Punters were incredibly patient as I learned on the job – as were Saz and Heather, who had to keep showing me what was what on the till. There was so much to learn.

How big is a dash? Is it greater or smaller than a splash? Who wants head on the beer and who doesn’t? Where is the scoop for the ice kept? Actually, that last one was easy: it’s under that Everest of ice I just poured into the bucket without taking the scoop out first.

I begged to ring the bell and call “Time at the bar, ladies and gentlemen, please,” a phrase that one man told me he hadn’t heard for 30 years (yes, that would be about right; old habits die hard).

The next day, I could barely walk. I still can’t. Feet, back, calves – I feel as if I’ve run a marathon.
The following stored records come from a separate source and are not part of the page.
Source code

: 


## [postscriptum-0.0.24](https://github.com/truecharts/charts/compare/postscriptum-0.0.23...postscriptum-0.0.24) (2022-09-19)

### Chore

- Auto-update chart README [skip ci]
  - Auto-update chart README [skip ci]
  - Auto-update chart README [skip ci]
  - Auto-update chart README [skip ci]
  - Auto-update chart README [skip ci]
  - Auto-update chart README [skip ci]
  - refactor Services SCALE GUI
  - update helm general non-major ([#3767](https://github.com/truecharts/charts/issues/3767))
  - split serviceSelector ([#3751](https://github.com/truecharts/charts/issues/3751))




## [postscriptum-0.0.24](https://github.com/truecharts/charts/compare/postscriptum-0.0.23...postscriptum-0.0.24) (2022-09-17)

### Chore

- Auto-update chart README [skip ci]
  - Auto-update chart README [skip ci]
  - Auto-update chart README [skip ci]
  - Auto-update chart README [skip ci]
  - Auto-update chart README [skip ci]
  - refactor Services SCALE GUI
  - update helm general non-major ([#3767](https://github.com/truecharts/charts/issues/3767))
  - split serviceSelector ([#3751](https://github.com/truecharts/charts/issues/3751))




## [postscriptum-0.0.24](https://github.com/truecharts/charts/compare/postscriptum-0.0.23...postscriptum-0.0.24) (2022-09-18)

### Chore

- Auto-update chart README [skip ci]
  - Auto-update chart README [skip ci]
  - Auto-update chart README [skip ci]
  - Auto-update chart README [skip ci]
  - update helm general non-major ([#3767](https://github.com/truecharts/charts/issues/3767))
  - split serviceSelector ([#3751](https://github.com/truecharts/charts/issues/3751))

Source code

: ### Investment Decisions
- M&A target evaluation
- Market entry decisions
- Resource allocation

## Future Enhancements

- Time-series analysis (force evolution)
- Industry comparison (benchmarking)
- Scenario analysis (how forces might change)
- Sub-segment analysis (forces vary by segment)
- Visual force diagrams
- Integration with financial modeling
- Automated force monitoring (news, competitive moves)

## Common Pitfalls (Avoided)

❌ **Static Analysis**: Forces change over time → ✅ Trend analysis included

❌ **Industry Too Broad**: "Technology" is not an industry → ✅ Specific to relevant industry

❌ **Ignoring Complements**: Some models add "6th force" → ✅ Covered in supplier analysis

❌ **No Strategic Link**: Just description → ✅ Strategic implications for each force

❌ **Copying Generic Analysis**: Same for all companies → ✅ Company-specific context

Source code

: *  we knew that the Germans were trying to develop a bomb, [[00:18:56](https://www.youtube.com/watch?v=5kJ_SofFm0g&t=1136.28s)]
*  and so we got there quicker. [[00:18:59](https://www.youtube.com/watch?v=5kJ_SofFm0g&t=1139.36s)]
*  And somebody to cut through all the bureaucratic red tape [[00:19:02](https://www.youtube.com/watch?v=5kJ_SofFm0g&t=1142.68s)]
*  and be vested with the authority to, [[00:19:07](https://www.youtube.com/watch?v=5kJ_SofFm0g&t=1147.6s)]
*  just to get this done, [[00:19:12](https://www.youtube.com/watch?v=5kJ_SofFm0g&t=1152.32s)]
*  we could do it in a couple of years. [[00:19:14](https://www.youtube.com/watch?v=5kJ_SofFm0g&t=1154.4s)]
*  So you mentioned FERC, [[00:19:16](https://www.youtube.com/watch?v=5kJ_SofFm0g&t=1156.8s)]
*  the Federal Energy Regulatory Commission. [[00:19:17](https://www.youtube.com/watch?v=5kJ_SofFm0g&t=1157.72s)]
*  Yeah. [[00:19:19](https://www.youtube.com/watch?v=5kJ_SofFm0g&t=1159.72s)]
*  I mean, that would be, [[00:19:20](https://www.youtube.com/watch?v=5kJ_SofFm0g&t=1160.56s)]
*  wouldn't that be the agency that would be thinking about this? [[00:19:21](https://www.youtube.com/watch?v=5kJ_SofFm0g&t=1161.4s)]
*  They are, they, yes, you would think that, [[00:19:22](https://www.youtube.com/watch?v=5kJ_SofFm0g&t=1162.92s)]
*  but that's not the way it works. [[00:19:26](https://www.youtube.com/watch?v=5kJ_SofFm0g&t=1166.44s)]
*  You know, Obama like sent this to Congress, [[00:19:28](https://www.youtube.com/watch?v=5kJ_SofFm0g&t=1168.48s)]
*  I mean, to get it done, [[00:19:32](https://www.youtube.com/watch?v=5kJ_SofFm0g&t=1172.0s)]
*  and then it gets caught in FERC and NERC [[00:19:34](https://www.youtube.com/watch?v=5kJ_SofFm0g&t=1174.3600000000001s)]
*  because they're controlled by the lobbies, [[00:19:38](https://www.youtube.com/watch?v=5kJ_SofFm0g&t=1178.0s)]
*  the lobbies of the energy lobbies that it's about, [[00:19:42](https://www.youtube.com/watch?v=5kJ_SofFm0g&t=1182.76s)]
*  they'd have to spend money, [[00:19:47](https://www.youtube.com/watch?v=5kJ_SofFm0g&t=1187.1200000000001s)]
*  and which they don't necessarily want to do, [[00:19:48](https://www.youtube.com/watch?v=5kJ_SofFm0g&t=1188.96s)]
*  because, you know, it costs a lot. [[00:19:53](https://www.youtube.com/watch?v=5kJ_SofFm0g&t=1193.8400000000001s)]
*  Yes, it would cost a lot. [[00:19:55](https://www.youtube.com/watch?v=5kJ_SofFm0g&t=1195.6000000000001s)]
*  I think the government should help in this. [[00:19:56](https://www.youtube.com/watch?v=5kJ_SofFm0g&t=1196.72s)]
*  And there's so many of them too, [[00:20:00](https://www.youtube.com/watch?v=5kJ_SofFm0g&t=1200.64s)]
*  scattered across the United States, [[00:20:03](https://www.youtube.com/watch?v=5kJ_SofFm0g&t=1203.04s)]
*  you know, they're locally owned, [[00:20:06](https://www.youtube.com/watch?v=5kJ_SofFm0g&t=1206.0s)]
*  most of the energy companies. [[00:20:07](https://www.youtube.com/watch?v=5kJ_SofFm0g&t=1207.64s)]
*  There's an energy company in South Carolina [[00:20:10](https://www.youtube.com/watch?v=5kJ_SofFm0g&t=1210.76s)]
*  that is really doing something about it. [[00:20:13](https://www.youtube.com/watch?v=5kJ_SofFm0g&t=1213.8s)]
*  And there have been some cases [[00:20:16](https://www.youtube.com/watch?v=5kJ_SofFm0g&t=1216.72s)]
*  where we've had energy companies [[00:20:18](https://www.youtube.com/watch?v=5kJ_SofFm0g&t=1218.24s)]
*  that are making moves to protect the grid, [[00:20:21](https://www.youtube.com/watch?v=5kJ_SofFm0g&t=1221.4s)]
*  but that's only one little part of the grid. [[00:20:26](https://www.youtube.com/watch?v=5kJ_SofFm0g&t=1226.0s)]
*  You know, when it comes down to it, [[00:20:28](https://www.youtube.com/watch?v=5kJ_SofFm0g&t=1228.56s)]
But here’s the thing: I really, really enjoyed it. I spend my life in front of a TV or computer screen and don’t get to talk to that many people during my working day. It was great to meet so many different folk and to see them having fun on what proved to be a very successful night. I’ve never been called “love” so many times in one day, and I enjoyed that, too (but don’t try it when I’m on the other side of the bar or you’ll get a smack in the gob).

There is something immensely satisfying in serving others, either literally or metaphorically. I loved engaging with new people and my work colleagues; I even liked wiping down the tables when everyone had gone and adored the post-match analysis with Saz and Heather.

I remain adamant that bar work is very, very tough: it looks easy, but it really isn’t. I have the injuries to prove it. When I come out of traction, I might try it again.

But for today at least, I’m calling my time at the bar. Where’s my air ticket?